(Data shown Opens)

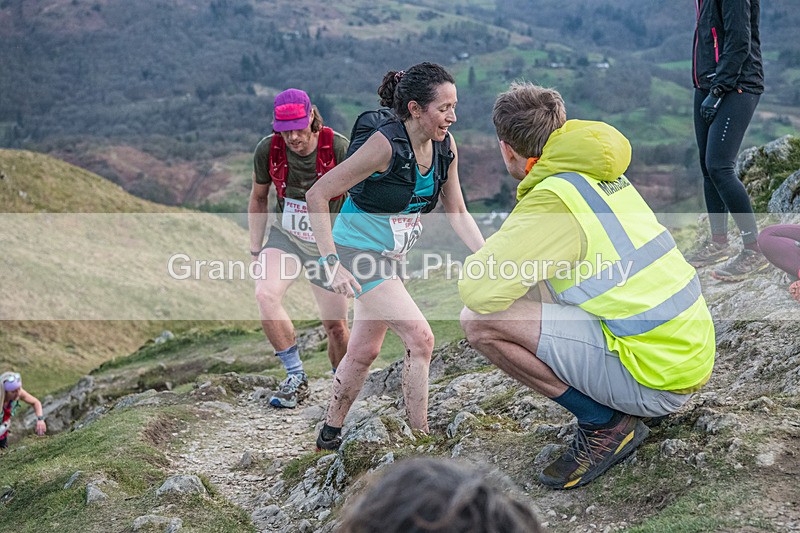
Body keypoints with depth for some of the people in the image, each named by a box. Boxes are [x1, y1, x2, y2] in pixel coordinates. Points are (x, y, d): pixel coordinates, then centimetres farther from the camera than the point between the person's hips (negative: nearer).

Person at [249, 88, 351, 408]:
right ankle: (296, 377, -10)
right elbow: (258, 199, 5)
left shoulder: (338, 148, -19)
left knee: (336, 326, 0)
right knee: (265, 294, -25)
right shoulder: (268, 150, -12)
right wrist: (256, 249, 5)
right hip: (285, 237, 2)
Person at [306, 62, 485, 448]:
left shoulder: (445, 146, -6)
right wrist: (332, 263, -28)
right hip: (358, 253, -8)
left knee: (365, 351, 17)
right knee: (420, 338, -16)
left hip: (391, 257, 8)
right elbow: (317, 195, -23)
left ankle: (331, 435, 35)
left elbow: (457, 212, 4)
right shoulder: (386, 145, -27)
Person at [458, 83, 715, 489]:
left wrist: (481, 259, 2)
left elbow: (480, 291, -22)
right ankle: (626, 409, 16)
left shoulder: (553, 199, -15)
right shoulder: (607, 176, 12)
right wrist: (503, 254, 19)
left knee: (480, 320, -14)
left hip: (657, 379, -9)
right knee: (541, 288, 25)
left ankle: (605, 424, -3)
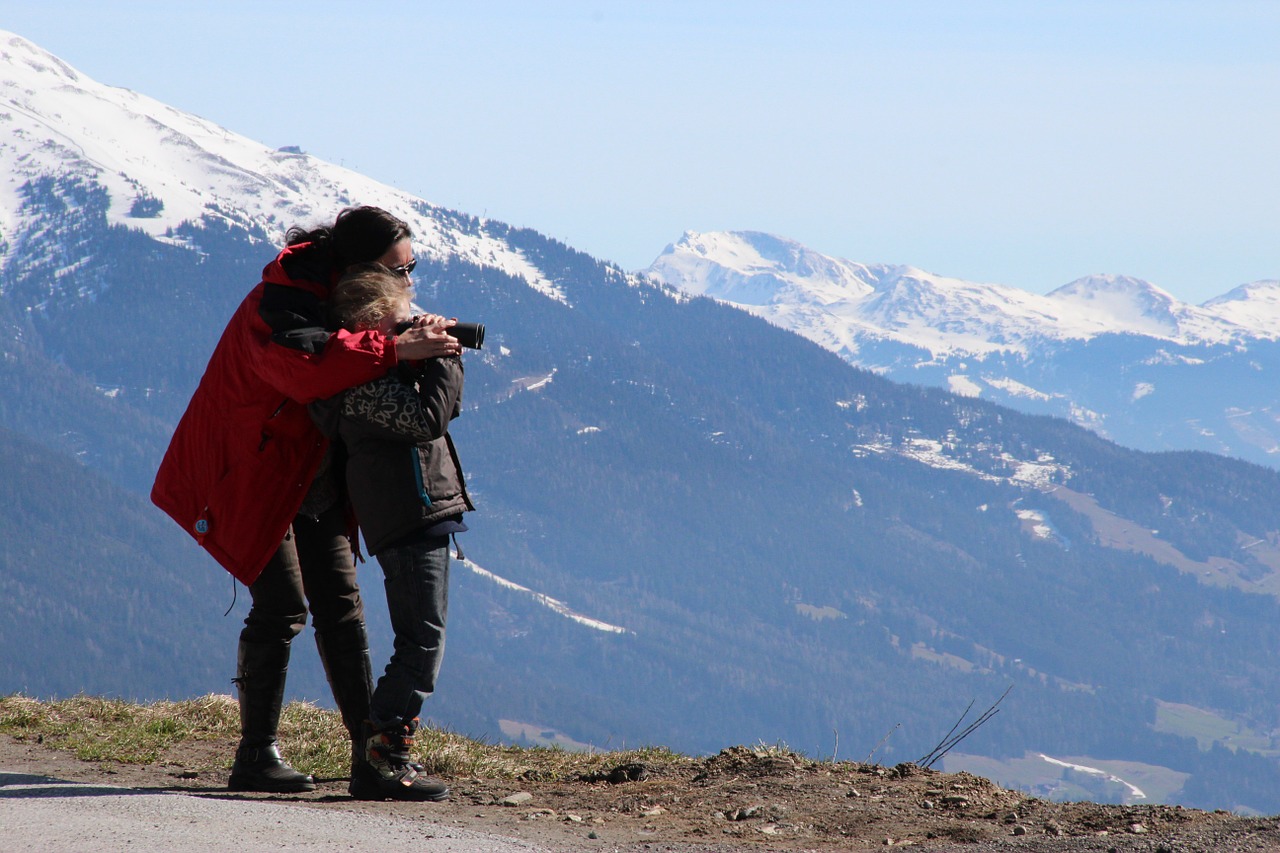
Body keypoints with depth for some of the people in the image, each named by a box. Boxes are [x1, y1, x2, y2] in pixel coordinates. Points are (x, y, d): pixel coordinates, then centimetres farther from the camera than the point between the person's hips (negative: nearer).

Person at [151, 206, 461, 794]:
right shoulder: (277, 304, -26)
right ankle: (255, 757, -7)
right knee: (282, 606, -13)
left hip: (314, 481, 9)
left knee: (341, 606, 8)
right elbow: (304, 366, -47)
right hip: (254, 476, -9)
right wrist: (392, 349, -47)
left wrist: (423, 336, -10)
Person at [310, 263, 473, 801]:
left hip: (424, 518, 11)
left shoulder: (388, 367, 17)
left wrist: (443, 355, 11)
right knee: (422, 642, -12)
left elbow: (449, 408, 26)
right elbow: (427, 419, -25)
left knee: (421, 643, 14)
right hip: (408, 520, -11)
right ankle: (381, 762, -13)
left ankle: (388, 755, 17)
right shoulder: (359, 383, -16)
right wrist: (438, 357, -15)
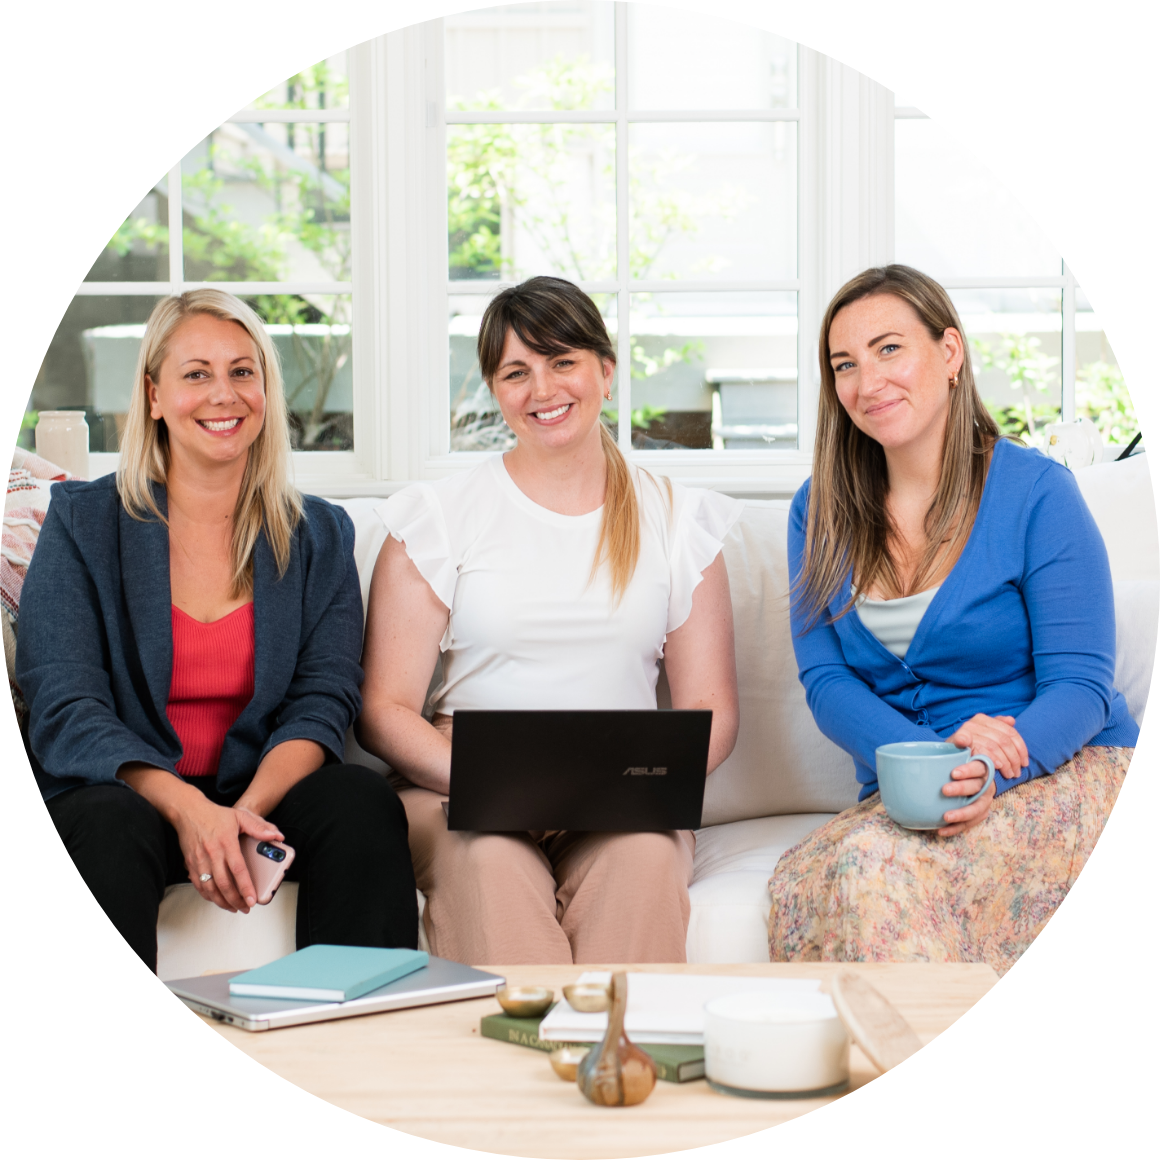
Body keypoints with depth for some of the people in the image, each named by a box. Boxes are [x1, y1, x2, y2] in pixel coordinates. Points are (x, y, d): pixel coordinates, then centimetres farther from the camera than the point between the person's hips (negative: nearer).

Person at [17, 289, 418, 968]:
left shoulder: (320, 535, 11)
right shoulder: (83, 522, 3)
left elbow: (324, 700, 0)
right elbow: (66, 709, -7)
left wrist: (249, 810, -22)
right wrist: (187, 809, -24)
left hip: (264, 794, 2)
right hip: (123, 792, -2)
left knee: (365, 803, -28)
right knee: (110, 829, -36)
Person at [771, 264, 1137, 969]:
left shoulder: (1036, 493, -5)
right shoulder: (820, 512, 8)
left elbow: (1079, 685, -8)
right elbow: (825, 680, 0)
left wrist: (988, 775, -30)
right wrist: (932, 758, -21)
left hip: (1061, 772, -4)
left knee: (876, 862, -33)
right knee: (799, 887, -29)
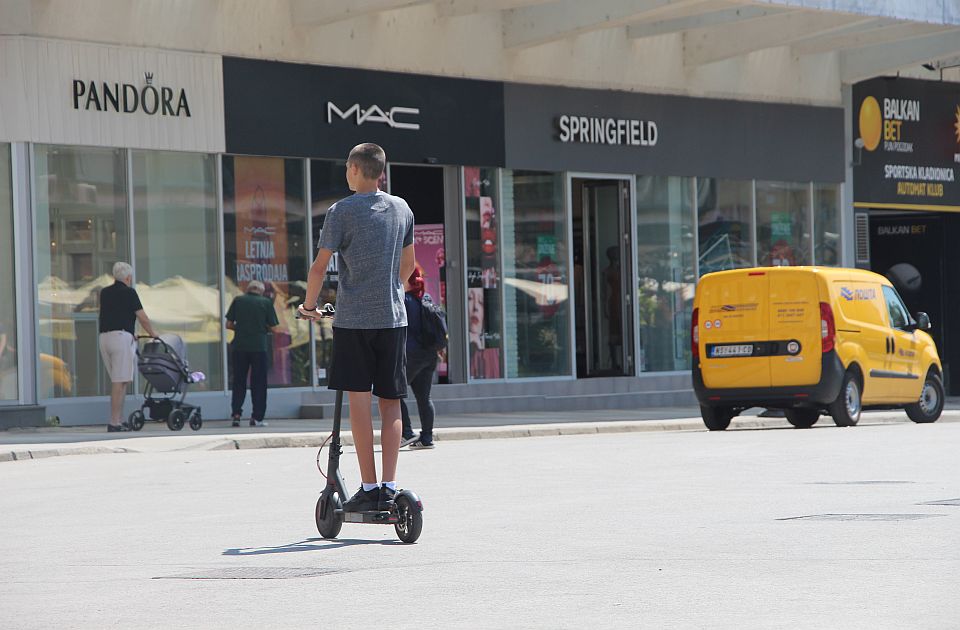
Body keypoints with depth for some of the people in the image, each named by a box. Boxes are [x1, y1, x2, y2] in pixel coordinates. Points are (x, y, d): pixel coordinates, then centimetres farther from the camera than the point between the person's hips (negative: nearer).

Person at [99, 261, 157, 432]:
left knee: (117, 381, 14)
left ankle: (119, 421, 12)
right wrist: (152, 333, 13)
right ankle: (114, 423, -11)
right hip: (121, 336, -7)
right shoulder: (129, 292, -4)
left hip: (105, 337, 7)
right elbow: (142, 317, -2)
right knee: (119, 382, -7)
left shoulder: (104, 292, 16)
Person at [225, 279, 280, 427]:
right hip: (259, 347, -1)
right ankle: (257, 417, 3)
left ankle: (236, 413, 2)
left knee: (239, 382, 10)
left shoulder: (238, 300, 4)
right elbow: (274, 328, -1)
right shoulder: (266, 303, 0)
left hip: (240, 347, 1)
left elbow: (228, 324, 4)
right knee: (258, 383, 6)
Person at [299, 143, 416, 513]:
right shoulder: (402, 209, 10)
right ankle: (389, 487, -1)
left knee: (358, 400, -2)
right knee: (391, 402, 6)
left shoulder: (342, 212, -6)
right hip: (393, 317, 4)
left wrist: (309, 305, 12)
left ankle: (369, 489, -5)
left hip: (353, 319, -4)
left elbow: (319, 267, -4)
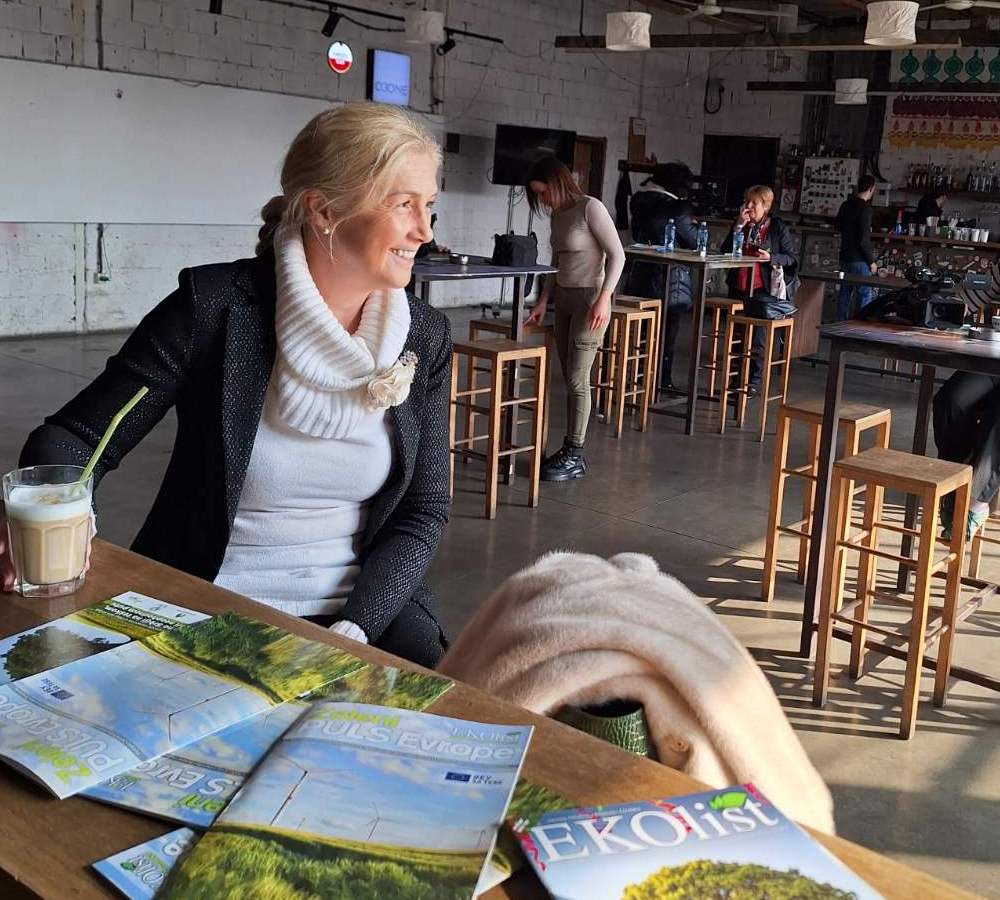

(Data shown Closes)

### Work order:
Rewrite the entries between the lines holding "left hip: (314, 481, 9)" and "left shoulder: (104, 292, 16)", inclusive, keeping every line but adding 137 to each of the three numbers (x, y and depth) in every keypoint triple; leave the boxes and description lines unchanged and leave the pictures out.

### Answer space:
left hip: (451, 618, 146)
left knee: (478, 743, 145)
right elbow: (441, 503, 90)
right hip: (391, 613, 128)
right wrist: (529, 486, 90)
left wrist: (560, 473, 127)
Person at [310, 263, 473, 801]:
left hip: (561, 655, 148)
left shoulder: (525, 504, 154)
left wrist: (580, 492, 148)
right knee: (559, 779, 125)
left elbow: (586, 545, 163)
right elbow: (564, 556, 112)
left knee: (558, 780, 151)
right hip: (545, 657, 126)
right ankle: (518, 899, 124)
left ankle: (525, 892, 154)
right shoulder: (496, 520, 121)
right wrist: (575, 494, 122)
Body keypoints with depth for some of the people in the image, each named by a box. Boxes are [x1, y1, x2, y2] in pixel coordinates. Points are (x, y, d): pixel coordinates, then centimetres farther from the camera than the point between the person's hips (negative: nearer).

Person at [17, 289, 418, 968]:
left shoulder: (457, 672, 148)
right shoulder: (220, 659, 140)
left elbow: (461, 837, 137)
right elbow: (203, 846, 130)
left wrist: (386, 947, 115)
right wrist: (324, 946, 113)
left hip: (401, 931, 139)
right hip: (260, 929, 135)
left knee: (502, 940, 109)
right knee: (247, 966, 101)
Person at [771, 264, 1137, 969]:
left shoulder: (1173, 630, 132)
right shoulder: (957, 649, 145)
left elbow: (1216, 822, 129)
right elbow: (962, 817, 137)
left wrist: (1125, 912, 107)
right wrist: (1069, 895, 116)
left hip: (1198, 909, 133)
left knee: (1013, 999, 104)
right knee: (936, 1024, 108)
Body keypoints with depth for some of the people in the image, each named by a box. Boxes are [x1, y1, x2, y2] in pixel coordinates. Points are (x, y, d): pixel coordinates, then centimetres farther from the camera than the point between the person's hips (negative: nearer).

Person at [99, 261, 157, 432]:
left knee: (254, 518, 151)
left ankle: (256, 558, 149)
right wrist: (289, 470, 150)
right ankle: (251, 560, 126)
right hip: (258, 473, 130)
right shoulder: (266, 429, 133)
left hip: (242, 474, 144)
right elbow: (279, 454, 135)
right knee: (256, 519, 130)
left shoulder: (241, 429, 153)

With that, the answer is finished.